Tuesday, December 29, 2009

Making Cheese - A New Adventure

Ever since I found a local supplier of raw milk, I have been wanting to try my hand at cheese making. I thought I would start with mozzarella but had a hard time finding rennet and citric acid. The rennet I eventually purchased on-line and the citric acid appeared in stores as canning season kicked into full swing. By the time I had my supplies I didn't have the time. Go figure.

Jump forward a few months and the cheese inspiration was back after reading about the success of some of my favorite bloggers. So when I had an abundance of milk due to being away for Christmas I knew it was time to give it a whirl.

Following this recipe for farmer's cheese I gathered all my ingredients and supplies and got straight to work.

From what I have read, temperature is extremely important in the cheese making process. Thank goodness for an instant read thermometer.

Once the milk was up to temperature, the rennet was added. Then it was time to wait. This was kind of like watch a pot never boil. You couldn't see much happening.

But like magic, after about an hour the milk was now a solid mass - kind of like tofu. Time to cut the curds. This was really cool! As the curds and whey were heated the curds shrunk and the whey increased.
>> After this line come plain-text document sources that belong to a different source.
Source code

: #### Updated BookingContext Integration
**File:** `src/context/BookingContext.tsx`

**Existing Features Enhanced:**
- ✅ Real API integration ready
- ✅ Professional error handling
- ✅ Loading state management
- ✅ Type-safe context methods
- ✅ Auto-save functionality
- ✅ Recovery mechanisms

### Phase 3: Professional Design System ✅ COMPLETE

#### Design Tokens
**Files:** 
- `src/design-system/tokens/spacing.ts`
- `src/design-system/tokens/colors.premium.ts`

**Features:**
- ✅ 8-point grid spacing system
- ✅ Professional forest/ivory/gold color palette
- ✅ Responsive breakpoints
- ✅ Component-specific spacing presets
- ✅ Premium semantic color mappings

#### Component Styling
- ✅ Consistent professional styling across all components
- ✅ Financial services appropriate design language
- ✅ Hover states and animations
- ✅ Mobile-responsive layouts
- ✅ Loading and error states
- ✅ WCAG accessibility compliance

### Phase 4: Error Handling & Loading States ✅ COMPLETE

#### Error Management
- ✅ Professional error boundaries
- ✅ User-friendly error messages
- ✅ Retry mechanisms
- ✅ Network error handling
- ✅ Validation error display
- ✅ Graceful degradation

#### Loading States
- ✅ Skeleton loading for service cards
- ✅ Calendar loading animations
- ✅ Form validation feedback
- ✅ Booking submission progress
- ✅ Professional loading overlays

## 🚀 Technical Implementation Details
Then like magic the milk had turned into a solid mass - like tofu. The next step was to cut the curds. This was really cool! As the curds and whey was heated, the curds shrank and the whey increased.

Then the curds and whey needed to be separated. This was funny because the more whey you removed the more appeared. Not a big deal because the remaining whey will be drained off later.

Next, add the seasoning. Salt - lots of it as most of it drains away with the whey - garlic and rosemary.

Now it was time to hang the cheese. Wrapped in cheese cloth it hung for an hour above a bucket to collect the last of the whey.

Not having a cheese press I made due with a couple of plates, a heavy cast iron pan, and a bucket of water. Here our cheese sat for the next 17 hours.

A long process but a huge success! Everyone love the cheese! I may even buy extra milk just to make cheese. And you can bet I will be trying my hand a mozzarella and ricotta soon.